Integration, Help!

1. Aug 9, 2012

XtremePhysX

1. The problem statement, all variables and given/known data

Evaluate the following integrals:

2. Relevant equations

(1)$$\int_{0}^{\infty }\frac{cos(x)}{1+(x)^{2}}dx$$
(2)$$\int_{0}^{\infty}e^{-x^2}dx$$
(3)$$\int_{0}^{1}\log\log\left(\frac{1}{x}\right)\,dx$$
(4)$$\int_{0}^{\infty}\frac{x\,dx}{e^x-1}$$
(5)$$\int_{-\infty}^{\infty}\frac{\sin(x)\,dx}{x}$$

3. The attempt at a solution

(2) Let $$I = \int_{0}^{\infty }e^{-x^{2}}dx$$ then we have by the square of an integral:
$$I^{2}=\left ( \int_{0}^{\infty }e^{-x^{2}}dx \right )\left ( \int_{0}^{\infty }e^{-y^{2}}dy \right ) = \int_{0}^{\infty }\int_{0}^{\infty }e^{-x^{2}-y^{2}}dydx$$
Shifting to polar coordinates:
$$\int_{0}^{\frac{\pi }{2}}\int_{0}^{\infty }e^{-r^{2}}rdrd\theta$$
For the interior integral, we use the transformation:
$$u=r^{2}, \frac{du}{2}=rdr$$ to obtain:
$$\frac{1}{2}\int_{0}^{\infty }e^{-u}du = -\frac{1}{2}\left [ e^{-u} \right ]\infty to 0 = \frac{1}{2}$$
Plugging this into our integral, we're left with:
$$I^{2}=\frac{1}{2}\int_{0}^{\frac{\pi }{2}}d\theta = \frac{\pi }{4}$$
By taking the square root of both sides, we have the answer:
$$I=\int_{0}^{\infty }e^{-x^{2}}dx=\frac{\sqrt{\pi }}{2}$$

2. Aug 9, 2012

jackmell

For the first one, I would selfishly resort to contour integration and write:

$$\int_0^{\infty}\frac{\cos(x)}{(x+i)(x-i)}dx=1/2 \int_{-\infty}^{\infty} \frac{\cos(x)}{(x+i)(x-i)}dx$$

then consider the contour integral:

$$\oint \frac{e^{iz}}{(z+i)(z-i)}dz$$

where the contour is the half-disc in the upper half plane, then just use the Residue Theorem but not sure you want to go this way.

3. Aug 9, 2012

XtremePhysX

how would u solve the counter integral, I've never done counter integration.

4. Aug 9, 2012

jackmell

If this is a homework exercise then perhaps you're not expected to know contour integration and need to find another way.

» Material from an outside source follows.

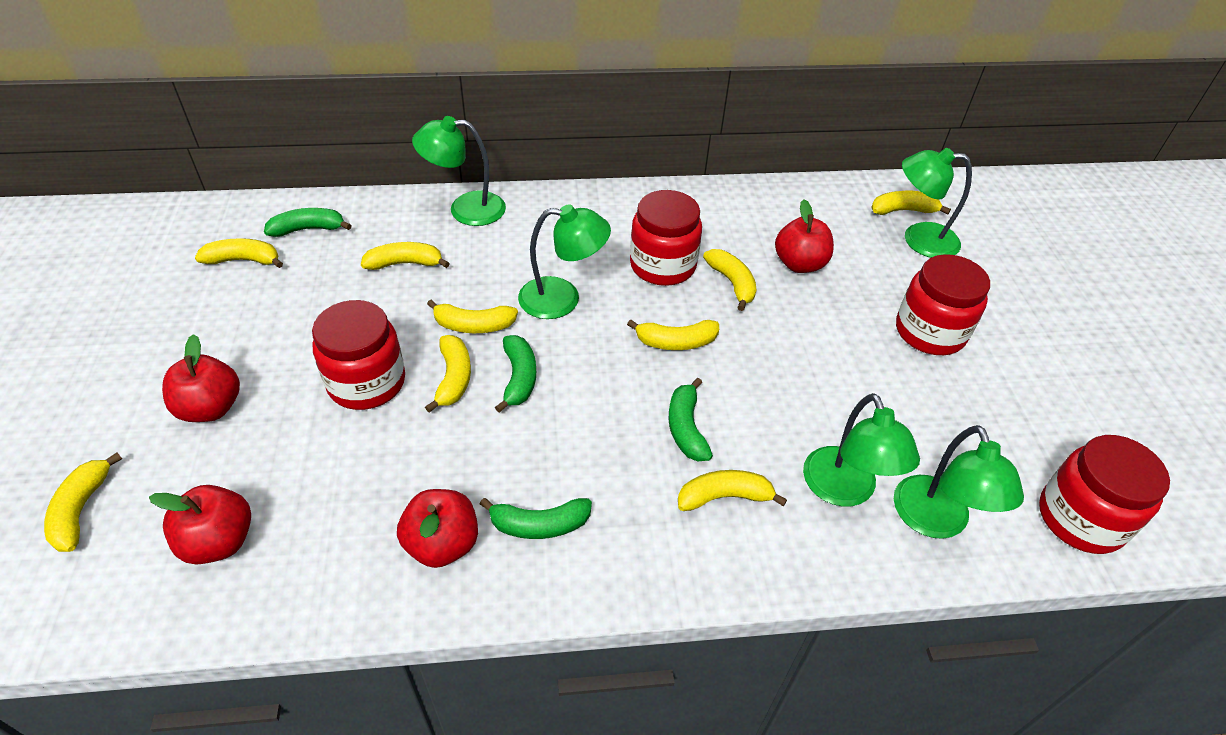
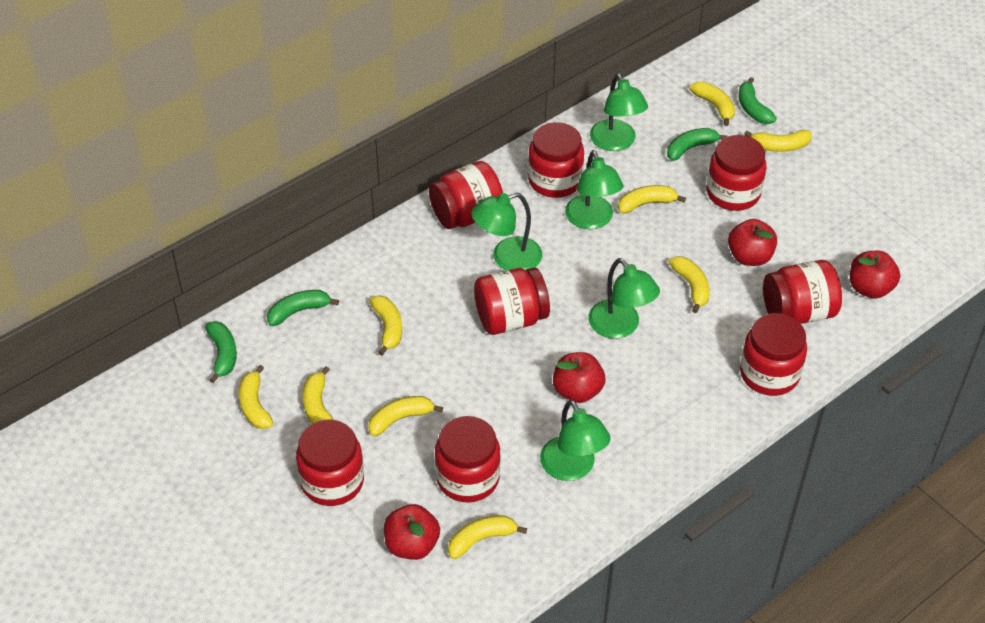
red jar: [312,300,405,410] [630,190,702,286] [896,254,990,355] [1039,435,1170,554] = 4 -> [296,420,364,506] [429,161,503,229] [435,416,500,502] [474,268,550,335] [528,122,584,198] [707,135,766,211] [740,313,807,396] [763,260,842,324] = 8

I can't think of one at the moment though. Also, really not helpful to you I think for me to try and explain the contour integration if you've not had any Complex Analysis.

5. Aug 9, 2012

XtremePhysX

If counter integration is the better way, then can u show me how to do it that way? I'll learn it.

6. Aug 9, 2012

tiny-tim

Hi XtremePhysX!

(1) looks excessively nasty :yuck:

are you sure it isn't cos-1x on the top?

7. Aug 9, 2012

XtremePhysX

yes I'm sure :) it is cos(x)

8. Aug 9, 2012

jackmell

The third one is one definition of the Euler Mascheroni constant so we would need to show:

$$\int_0^1 \log\left(\log(1/x)\right)dx=-\gamma$$

but I can't think of a way to show this.

9. Aug 9, 2012

gabbagabbahey

Use the derivative of the Gamma function and a the substitution u=log(1/x).

10. Aug 9, 2012

XtremePhysX

Can anyone help me with this integral please:
$$\int^{\frac{\sqrt{3}}{2}}_{\frac{1}{\sqrt{2}}} \frac{1 - 2x^2}{x^5 - x^3}dx$$ using x=sin(u)

11. Aug 9, 2012

XtremePhysX

$$\int_{\frac{\pi }{3}}^{\frac{\pi }{4}}\frac{1-2sin^{2}u}{sin^{5}u-sin^{3}u}cosudu$$

I got up to here.

12. Aug 9, 2012

gabbagabbahey

Why use that substitution?

$$\frac{1-2x^2}{x^5-x^3}=-\frac{1}{x^3} \left (2+\frac{1}{x^2-1}\right)$$

13. Aug 9, 2012

XtremePhysX

Where do you go from here?

14. Aug 9, 2012

XtremePhysX

Do you use a substitution to integrate $$-\frac{1}{x^3} \left (2+\frac{1}{x^2-1}\right)$$

15. Aug 9, 2012

gabbagabbahey

$$\int \left( f(x) + g(x) \right) dx = \int f(x) dx + \int g(x) dx$$

(As long as the integrals converge)

16. Aug 9, 2012

XtremePhysX

Like this:
$$-\frac{1}{x^3}\left ( \int2dx + \int \frac{1}{x^2-1}\right)dx$$

17. Aug 9, 2012

gabbagabbahey

Is $\frac{1}{x^3}$ a constant? If not, how can you pull it out of the integral like that?

18. Aug 9, 2012

XtremePhysX

I don't know, then how do u apply that identity?

19. Aug 9, 2012

Bohrok

Just distribute to the terms in parentheses:$$-\frac{1}{x^3}\left(2 + \frac{1}{x^2 - 1}\right) = -\frac{2}{x^3} - \frac{1}{x^3(x^2 - 1)}$$

20. Aug 10, 2012

XtremePhysX

Can you guys help me with the original integrals please? I kind of know how to do the first, second and third, please help me do the last two.